In Stephen Orr’s The Hands: A Pastoral, a cattle property in the middle of the desert has been in the family for generations. But life on the farm has been hard for a long time. The drought is decimating the cattle herd and the stress of living and working on a property that it is no longer economically viable is starting to eat away at family relationships. Orr is known for his interest in and dissection of family dynamics and the handling of this subject matter makes the novel quite a merciless read on some levels. There is a sense of entrapment among the characters, not only through physical location but through an ingrained emotional attachment to the land, an ideal perpetuated by the holder of the title deeds, the grandfather, Murray.

The wants and needs of this patriarch, rule the rest of the family.
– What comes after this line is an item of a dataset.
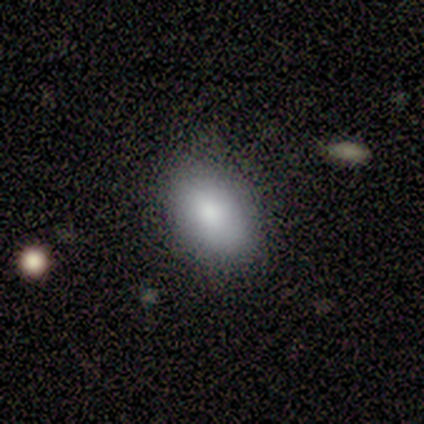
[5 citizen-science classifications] Overall: smooth (100%). How rounded: in between (80%). Merging: none (100%).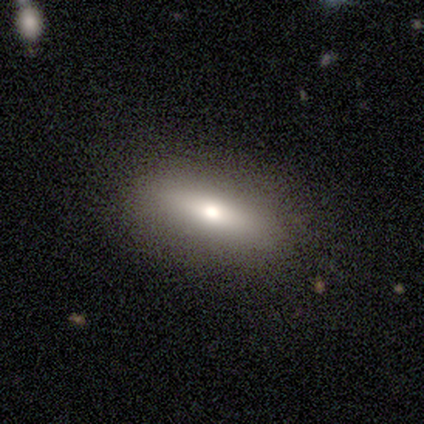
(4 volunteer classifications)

This is a man who will do anything to keep the property his own father worked. In turn he expects his son Trevor to do as he says. Trevor might be married with two teenage sons but in effect, as in most bush families he still works for his father. In turn his teenage sons are also expected to carry on the farm into the future.

handsThree generations live in the homestead. Including Aunty Fay who moves in after her failed marriage along with her son Chris who has been born with some mental issues but finds a life on the property that may not have been available elsewhere. For a household full of people Orr presents us with a family that has a clear inability to communicate at nearly every level. This is a world where each individual, down to the younger son Harry, puts on a façade to try and ensure a semblance of ‘happy’ family.
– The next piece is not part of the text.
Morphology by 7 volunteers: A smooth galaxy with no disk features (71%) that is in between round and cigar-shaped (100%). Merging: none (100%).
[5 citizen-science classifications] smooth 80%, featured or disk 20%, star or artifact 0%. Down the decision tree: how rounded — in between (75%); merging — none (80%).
Orr can’t keep this narrative going forever. A catalyst is needed to break the inherent angst and the resulting collateral damage does indeed change everyone’s lives. This is not the idyllic novel that the sub-title suggests. This is a raw, in your face, suffering rural Australia.

I can’t say I particularly liked any of the characters. The bleakness of the work was made even more sombre by Orr’s passionless style. What I did enjoy were his descriptions of the desert, the reality of working the land as well as the daily monotony. We also see Trevor gradually coming to understand that he wants a better life, for his family and himself. Other interesting aspects which probably saved the work from being too harsh were the sub-plots, art, oblique references to climate change and the Great War.